---- Dataset extract
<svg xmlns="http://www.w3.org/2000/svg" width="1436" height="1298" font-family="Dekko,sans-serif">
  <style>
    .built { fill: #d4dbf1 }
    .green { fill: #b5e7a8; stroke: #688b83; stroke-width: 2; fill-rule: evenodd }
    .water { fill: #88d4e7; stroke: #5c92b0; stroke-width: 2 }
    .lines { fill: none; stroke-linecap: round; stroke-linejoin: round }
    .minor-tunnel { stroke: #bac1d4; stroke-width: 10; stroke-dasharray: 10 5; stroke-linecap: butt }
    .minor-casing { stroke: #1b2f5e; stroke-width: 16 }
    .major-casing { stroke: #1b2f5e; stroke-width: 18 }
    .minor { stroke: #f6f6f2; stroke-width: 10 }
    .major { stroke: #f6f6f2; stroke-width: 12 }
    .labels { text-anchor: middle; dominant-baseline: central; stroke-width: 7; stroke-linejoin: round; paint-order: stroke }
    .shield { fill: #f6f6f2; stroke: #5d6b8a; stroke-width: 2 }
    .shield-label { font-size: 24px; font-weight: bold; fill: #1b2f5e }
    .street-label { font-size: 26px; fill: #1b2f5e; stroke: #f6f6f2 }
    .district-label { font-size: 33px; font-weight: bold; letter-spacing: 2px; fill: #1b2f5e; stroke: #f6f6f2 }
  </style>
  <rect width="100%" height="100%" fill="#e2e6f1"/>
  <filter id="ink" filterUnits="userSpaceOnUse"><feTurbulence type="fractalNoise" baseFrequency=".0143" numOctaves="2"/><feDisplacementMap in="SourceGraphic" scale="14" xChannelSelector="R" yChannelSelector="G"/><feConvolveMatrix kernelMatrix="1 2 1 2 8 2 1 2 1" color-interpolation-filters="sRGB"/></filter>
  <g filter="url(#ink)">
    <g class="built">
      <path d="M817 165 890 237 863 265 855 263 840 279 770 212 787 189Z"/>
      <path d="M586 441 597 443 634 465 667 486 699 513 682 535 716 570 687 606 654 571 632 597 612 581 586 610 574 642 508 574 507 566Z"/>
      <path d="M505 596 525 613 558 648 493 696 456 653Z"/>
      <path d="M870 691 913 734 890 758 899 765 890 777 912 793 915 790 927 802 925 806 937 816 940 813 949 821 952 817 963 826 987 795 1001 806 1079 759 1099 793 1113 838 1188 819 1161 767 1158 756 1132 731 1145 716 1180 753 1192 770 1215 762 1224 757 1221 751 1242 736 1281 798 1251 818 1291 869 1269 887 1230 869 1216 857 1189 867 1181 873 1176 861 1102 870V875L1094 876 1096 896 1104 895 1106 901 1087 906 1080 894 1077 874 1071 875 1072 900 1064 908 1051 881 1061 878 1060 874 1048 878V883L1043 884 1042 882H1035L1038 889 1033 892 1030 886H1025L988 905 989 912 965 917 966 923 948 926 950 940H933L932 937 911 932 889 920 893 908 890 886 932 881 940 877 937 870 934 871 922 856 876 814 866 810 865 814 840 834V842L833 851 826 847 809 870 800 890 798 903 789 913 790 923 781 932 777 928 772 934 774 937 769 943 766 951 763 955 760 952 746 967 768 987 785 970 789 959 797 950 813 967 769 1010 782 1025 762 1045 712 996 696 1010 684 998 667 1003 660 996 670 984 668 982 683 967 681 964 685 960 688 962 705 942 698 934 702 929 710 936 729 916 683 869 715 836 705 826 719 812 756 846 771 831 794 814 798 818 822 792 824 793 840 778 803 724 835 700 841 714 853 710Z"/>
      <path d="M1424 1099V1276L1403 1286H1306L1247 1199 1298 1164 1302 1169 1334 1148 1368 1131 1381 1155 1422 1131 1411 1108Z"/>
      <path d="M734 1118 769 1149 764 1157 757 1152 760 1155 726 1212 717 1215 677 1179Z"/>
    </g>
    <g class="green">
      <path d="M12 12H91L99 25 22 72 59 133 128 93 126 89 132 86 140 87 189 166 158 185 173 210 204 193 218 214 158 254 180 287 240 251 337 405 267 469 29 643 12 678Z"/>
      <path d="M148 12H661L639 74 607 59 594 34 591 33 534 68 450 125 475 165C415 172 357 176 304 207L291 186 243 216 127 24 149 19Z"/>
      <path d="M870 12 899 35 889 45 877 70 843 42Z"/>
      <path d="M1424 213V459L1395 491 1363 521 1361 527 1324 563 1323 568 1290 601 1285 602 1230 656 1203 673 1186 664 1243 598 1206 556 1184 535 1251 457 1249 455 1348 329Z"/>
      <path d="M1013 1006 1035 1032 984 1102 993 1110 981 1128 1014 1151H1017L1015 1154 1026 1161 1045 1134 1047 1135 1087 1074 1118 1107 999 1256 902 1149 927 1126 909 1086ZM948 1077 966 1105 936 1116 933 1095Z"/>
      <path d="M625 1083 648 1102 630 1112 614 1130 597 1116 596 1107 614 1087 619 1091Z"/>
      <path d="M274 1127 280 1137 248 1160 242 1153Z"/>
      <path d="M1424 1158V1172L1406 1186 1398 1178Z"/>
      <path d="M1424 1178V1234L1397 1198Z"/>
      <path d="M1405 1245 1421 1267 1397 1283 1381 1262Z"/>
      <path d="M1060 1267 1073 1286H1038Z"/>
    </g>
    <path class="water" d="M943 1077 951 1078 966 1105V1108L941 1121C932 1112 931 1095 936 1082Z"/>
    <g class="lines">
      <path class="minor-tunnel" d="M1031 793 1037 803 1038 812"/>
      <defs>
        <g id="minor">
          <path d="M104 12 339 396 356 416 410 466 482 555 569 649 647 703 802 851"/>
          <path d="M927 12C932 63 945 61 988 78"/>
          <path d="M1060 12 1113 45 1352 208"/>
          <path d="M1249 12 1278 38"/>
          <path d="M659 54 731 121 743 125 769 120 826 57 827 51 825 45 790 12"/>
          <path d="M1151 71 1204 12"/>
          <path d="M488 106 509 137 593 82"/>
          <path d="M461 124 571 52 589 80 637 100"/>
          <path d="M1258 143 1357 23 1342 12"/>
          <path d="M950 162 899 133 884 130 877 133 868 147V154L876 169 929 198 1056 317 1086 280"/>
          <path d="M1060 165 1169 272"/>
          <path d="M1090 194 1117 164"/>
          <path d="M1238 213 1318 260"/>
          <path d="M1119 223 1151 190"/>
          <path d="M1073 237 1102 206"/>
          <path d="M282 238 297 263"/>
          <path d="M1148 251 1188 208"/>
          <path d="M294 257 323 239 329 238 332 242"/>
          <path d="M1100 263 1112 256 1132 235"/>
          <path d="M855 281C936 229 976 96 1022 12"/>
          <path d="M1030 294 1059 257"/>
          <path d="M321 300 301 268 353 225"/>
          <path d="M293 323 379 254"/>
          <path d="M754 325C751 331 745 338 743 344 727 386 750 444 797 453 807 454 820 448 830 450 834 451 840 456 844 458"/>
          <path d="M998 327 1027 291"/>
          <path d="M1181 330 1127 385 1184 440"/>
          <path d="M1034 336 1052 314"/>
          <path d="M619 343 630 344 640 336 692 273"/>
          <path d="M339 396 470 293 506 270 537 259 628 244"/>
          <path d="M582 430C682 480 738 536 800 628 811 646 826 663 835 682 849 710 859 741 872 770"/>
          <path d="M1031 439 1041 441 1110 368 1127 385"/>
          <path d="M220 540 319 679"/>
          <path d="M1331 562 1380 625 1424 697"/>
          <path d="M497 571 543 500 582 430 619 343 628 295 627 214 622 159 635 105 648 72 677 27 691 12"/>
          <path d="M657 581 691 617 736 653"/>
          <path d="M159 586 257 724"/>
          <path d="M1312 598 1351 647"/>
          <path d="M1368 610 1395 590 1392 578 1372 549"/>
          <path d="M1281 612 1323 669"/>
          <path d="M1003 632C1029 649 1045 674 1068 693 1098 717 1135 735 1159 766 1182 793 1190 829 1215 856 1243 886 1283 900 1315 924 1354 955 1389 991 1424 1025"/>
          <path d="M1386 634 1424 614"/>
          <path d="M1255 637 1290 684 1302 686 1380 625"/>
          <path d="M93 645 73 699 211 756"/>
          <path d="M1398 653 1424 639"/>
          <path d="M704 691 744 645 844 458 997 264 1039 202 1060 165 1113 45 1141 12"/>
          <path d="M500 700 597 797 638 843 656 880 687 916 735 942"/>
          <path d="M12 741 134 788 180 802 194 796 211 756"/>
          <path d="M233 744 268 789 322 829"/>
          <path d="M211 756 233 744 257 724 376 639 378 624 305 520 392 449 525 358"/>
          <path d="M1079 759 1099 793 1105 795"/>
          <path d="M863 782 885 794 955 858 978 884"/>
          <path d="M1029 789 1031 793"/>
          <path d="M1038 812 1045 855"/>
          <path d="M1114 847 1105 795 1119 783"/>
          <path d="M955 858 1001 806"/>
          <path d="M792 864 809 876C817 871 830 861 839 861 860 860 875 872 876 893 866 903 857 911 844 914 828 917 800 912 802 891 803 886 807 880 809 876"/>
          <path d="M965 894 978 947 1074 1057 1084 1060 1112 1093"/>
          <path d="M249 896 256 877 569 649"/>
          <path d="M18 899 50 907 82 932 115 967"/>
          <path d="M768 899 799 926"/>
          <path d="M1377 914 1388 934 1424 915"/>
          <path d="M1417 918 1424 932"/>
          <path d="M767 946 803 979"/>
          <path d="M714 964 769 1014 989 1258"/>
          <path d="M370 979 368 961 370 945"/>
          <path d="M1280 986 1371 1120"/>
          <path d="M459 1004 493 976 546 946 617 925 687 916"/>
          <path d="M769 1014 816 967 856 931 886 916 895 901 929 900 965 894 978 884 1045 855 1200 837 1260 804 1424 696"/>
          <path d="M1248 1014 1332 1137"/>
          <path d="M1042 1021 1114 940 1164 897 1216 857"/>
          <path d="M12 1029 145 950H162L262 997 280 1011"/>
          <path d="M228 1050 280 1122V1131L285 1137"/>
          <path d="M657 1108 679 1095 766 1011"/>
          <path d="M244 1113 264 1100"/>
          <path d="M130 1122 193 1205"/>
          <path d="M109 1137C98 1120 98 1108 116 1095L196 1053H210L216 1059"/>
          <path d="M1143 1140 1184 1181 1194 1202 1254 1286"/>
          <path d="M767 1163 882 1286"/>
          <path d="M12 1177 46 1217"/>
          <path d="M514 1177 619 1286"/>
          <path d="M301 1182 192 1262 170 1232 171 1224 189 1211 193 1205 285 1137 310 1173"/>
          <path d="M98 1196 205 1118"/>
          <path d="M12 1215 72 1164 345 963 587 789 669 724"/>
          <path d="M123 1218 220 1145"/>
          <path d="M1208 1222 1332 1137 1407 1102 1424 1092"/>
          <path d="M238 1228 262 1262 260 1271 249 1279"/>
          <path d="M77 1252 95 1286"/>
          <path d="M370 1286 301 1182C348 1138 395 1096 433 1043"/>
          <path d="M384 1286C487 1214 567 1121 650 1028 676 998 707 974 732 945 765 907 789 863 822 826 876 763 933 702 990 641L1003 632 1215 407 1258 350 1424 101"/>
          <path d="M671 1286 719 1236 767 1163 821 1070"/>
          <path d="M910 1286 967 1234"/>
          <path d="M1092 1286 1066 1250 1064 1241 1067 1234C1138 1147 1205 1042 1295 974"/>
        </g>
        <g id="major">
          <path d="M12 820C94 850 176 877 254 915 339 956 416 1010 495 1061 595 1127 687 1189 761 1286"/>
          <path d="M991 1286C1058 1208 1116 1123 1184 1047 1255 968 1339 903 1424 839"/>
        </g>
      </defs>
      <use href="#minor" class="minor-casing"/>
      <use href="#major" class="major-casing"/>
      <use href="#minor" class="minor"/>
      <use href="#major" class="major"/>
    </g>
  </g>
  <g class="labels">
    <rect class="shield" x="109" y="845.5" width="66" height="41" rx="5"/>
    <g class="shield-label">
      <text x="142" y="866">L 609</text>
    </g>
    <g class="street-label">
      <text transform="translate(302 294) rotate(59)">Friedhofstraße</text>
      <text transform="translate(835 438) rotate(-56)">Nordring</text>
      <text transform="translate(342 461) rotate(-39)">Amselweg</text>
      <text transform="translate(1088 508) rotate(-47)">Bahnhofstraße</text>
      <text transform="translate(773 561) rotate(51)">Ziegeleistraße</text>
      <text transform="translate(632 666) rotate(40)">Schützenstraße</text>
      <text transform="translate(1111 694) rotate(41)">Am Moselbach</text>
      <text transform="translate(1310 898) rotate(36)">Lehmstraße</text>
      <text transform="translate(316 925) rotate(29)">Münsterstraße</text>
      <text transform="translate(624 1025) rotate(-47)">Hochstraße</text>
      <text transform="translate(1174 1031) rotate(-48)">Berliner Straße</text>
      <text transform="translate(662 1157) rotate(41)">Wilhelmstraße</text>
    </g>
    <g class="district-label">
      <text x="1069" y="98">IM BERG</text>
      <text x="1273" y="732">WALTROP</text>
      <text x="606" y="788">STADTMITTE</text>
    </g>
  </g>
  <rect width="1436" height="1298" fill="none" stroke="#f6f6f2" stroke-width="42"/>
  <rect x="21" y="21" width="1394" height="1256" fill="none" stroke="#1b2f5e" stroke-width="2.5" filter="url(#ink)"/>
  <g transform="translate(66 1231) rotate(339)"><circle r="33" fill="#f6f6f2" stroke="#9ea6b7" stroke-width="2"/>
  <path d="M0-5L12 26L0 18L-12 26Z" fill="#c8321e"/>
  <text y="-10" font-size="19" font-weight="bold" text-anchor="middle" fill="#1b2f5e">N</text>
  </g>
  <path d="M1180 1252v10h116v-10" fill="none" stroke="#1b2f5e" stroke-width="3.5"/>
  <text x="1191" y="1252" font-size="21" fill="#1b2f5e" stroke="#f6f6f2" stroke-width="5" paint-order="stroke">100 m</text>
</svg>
--------
Work out how many lines of the listing contain the string "anchor". Please reply with the number only.

2